- An antitrust lawsuit filed against Waste Management (WM) over its franchise agreement in Reno, NV was dismissed last week by Judge Patrick Flanagan of the state's Second Judicial Court, as reported by This is Reno.
- The case was filed in March 2015 by local haulers Nevada Recycling & Salvage and Rubbish Runners. They alleged that WM conspired to create a monopoly by negotiating the purchase of Castaway Trash Hauling prior to a 2012 franchise agreement in which both companies were awarded zones.
- Previous efforts to sue WM over its Reno franchise agreement have been unsuccessful and this one fared the same. "This court can find no evidence to support that characterization," Judge Flanagan said of the allegations.
Under the 2012 franchise agreement WM has exclusive rights to collect a large portion of Reno's waste through three subsidiary companies: Reno Disposal, Castaway Trash Hauling and Refuse, Inc. While some city officials have said they were unaware of WM's negotiations with Castaway prior to the franchise agreement being finalized, multiple reviews have found no issue. An outside law firm hired by the city backed up WM's position in May.
In July, WM told Waste Dive that multiple lawsuits against the company by the same plaintiffs had been dismissed in the past.
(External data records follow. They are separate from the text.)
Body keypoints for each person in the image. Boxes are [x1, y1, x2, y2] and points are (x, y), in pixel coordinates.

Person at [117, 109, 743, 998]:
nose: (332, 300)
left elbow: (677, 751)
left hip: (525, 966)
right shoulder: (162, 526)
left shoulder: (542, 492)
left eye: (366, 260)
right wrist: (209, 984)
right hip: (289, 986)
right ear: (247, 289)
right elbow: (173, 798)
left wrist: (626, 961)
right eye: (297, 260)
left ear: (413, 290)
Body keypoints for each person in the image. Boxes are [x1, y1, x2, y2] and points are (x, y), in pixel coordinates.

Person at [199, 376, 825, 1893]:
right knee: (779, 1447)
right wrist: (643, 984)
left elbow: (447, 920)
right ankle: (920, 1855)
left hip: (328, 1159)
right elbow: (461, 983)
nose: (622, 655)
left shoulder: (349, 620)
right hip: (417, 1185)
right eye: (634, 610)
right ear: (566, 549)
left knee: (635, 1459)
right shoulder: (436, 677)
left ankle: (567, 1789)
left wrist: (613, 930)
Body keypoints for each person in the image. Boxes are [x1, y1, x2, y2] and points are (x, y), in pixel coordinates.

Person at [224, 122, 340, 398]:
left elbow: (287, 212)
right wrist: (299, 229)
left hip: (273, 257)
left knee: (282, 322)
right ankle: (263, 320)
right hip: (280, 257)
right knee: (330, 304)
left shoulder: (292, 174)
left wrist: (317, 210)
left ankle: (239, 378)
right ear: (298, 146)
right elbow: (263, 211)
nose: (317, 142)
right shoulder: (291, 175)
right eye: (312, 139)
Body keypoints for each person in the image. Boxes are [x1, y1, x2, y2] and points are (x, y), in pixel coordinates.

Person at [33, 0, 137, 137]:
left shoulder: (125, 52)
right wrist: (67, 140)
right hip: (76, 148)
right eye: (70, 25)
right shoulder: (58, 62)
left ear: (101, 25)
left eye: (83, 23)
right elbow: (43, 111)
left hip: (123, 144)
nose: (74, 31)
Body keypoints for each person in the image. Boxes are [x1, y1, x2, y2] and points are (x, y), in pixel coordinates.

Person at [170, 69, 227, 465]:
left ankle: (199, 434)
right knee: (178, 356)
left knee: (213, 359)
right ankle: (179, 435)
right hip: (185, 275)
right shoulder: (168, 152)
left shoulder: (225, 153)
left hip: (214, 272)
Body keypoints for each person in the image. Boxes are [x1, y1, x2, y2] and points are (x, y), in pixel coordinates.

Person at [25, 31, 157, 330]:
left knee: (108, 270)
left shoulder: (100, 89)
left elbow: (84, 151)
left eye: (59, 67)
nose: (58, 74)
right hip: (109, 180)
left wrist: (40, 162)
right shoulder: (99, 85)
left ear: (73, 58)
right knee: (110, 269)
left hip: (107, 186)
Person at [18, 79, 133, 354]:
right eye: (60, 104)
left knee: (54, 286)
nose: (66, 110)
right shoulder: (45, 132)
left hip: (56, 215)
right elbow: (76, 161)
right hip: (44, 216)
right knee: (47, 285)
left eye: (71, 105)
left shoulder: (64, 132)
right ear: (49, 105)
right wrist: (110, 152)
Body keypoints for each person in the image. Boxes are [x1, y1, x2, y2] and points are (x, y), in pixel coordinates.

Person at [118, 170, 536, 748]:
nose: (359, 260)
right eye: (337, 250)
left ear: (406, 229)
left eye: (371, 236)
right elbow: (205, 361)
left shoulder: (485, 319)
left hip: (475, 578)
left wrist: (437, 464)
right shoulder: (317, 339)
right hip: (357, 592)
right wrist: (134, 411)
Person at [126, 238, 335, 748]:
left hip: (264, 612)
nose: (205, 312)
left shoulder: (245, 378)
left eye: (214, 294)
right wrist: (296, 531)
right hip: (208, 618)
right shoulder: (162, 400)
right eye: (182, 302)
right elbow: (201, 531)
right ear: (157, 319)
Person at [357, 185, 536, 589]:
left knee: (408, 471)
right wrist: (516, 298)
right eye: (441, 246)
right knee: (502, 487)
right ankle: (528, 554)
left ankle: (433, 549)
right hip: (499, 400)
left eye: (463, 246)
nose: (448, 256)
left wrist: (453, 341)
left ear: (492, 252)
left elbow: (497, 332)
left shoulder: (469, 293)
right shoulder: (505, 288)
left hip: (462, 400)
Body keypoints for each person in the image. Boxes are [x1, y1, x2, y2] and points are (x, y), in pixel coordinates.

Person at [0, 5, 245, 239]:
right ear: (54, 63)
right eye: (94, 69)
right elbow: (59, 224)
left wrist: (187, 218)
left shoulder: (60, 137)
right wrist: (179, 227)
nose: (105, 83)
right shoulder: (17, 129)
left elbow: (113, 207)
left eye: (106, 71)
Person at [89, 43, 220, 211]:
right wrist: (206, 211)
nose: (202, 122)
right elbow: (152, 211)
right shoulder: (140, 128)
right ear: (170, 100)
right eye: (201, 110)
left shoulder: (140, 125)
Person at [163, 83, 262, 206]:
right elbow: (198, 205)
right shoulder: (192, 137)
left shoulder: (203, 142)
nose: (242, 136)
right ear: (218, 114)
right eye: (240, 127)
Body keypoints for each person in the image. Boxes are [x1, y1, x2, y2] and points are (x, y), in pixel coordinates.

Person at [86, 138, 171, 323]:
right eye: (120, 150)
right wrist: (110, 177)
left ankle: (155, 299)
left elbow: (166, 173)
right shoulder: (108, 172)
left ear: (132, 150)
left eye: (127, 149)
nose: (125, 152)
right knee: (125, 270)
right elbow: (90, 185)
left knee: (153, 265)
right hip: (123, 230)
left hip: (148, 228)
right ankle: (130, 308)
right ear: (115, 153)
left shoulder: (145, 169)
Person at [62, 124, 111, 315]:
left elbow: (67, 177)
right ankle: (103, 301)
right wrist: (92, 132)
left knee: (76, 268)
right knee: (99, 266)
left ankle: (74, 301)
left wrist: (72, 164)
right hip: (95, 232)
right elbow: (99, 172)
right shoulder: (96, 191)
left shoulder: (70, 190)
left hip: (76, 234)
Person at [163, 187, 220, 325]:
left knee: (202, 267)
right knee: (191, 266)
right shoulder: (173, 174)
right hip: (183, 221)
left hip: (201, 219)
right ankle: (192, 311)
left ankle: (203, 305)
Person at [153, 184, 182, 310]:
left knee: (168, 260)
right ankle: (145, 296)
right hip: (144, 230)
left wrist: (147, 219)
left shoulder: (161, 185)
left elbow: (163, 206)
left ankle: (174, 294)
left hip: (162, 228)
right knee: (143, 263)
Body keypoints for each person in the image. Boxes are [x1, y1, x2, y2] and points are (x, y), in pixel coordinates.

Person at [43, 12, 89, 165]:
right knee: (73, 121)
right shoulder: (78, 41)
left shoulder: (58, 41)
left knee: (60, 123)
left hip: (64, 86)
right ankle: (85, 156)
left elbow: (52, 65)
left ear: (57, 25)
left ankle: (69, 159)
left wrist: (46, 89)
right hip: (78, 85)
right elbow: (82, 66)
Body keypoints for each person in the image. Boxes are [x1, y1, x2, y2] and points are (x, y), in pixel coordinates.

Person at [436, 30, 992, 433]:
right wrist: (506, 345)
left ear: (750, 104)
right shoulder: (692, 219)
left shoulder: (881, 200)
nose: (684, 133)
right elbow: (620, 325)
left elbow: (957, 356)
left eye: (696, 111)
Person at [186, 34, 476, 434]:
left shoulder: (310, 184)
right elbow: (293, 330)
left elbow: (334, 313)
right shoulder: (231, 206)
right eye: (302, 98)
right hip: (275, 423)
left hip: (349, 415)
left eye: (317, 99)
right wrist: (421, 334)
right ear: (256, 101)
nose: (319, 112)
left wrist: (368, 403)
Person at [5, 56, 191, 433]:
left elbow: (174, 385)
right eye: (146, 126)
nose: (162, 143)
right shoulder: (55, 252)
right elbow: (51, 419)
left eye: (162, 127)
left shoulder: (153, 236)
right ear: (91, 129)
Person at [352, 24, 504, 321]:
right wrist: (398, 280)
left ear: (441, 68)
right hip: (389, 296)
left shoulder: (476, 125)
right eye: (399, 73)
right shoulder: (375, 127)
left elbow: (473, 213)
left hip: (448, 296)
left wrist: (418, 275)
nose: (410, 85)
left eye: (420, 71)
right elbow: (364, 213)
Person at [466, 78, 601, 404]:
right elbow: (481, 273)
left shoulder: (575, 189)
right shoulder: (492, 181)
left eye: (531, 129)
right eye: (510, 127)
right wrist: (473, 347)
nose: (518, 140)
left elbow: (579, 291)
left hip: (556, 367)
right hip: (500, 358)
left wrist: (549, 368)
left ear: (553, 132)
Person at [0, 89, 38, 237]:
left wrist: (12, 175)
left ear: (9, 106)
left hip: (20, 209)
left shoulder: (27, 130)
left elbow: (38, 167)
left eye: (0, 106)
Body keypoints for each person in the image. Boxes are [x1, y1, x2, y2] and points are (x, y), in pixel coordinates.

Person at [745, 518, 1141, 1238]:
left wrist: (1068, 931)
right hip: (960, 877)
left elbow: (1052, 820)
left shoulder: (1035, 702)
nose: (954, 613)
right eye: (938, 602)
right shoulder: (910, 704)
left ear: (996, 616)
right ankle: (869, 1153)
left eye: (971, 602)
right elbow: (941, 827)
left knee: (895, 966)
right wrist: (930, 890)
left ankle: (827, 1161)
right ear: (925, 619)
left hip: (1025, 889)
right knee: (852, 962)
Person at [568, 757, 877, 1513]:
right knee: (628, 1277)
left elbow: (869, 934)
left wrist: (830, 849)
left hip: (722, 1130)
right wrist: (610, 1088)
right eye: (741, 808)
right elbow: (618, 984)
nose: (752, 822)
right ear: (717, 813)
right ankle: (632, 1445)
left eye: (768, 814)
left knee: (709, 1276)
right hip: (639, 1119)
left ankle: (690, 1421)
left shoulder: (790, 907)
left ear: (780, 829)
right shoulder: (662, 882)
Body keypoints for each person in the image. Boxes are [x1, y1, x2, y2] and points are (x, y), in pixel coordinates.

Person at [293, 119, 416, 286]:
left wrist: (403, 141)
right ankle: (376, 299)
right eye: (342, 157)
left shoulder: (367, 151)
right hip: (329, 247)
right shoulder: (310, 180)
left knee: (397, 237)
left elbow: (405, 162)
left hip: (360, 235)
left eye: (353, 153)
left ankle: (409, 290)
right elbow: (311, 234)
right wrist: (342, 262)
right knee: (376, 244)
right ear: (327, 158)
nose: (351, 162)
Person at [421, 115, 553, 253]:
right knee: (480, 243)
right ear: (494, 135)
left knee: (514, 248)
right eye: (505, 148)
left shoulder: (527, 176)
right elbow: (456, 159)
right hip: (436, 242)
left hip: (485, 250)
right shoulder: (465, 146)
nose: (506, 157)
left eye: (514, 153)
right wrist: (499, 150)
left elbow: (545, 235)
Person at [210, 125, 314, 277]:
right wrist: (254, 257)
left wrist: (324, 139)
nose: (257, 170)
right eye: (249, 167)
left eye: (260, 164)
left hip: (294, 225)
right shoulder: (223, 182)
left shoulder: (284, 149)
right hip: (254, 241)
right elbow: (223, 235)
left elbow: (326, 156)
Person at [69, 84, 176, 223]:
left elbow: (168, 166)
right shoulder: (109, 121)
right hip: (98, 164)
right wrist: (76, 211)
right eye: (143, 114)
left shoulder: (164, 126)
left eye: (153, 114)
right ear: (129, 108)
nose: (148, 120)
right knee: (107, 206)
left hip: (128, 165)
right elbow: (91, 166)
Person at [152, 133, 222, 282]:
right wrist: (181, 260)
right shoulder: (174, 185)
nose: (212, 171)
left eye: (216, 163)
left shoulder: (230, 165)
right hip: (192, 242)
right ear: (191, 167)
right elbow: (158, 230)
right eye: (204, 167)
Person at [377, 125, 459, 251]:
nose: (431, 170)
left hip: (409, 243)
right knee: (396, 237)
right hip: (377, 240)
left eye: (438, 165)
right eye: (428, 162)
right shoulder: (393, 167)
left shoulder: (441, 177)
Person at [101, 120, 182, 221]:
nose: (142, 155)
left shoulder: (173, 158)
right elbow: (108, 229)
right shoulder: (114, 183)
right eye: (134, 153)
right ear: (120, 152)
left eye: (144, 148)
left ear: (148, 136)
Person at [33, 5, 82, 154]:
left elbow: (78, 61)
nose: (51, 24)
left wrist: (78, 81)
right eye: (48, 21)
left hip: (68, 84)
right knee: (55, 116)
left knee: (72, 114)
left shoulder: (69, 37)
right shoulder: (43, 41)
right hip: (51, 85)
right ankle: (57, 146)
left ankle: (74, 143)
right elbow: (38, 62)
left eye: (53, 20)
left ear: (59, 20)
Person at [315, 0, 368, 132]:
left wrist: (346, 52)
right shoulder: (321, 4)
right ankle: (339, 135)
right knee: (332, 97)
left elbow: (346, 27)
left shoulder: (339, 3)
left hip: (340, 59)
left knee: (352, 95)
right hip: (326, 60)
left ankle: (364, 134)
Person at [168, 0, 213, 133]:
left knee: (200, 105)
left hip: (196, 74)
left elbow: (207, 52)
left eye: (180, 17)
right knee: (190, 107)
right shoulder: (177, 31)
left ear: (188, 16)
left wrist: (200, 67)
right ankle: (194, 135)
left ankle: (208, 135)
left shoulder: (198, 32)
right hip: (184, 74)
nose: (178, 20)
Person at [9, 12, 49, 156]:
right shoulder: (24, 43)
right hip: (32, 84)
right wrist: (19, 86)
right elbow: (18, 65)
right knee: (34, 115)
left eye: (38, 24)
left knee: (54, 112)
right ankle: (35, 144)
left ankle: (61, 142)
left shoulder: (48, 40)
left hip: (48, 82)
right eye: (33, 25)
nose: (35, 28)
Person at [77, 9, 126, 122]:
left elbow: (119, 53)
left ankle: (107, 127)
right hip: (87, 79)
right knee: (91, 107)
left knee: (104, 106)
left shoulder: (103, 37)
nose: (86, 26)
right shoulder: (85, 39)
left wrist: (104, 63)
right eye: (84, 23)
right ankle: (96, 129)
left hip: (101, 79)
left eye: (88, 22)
Mark Simons, a lawyer for WM, reportedly characterized the dispute as a case of "I want something someone else has, and I'll say and do anything to get it" in the courtroom last week.
These types of questions around antitrust issues are likely to come up again as a wave of mergers and acquisitions continues throughout the waste industry. As cited by American Recycler, the Department of Justice required WM to divest select routes last year when it acquired Deffenbaugh Industries. A lawyer quoted by the publication recommends performing antitrust risk assessments early in the process, among other points of advice, for any companies looking at a potential deal.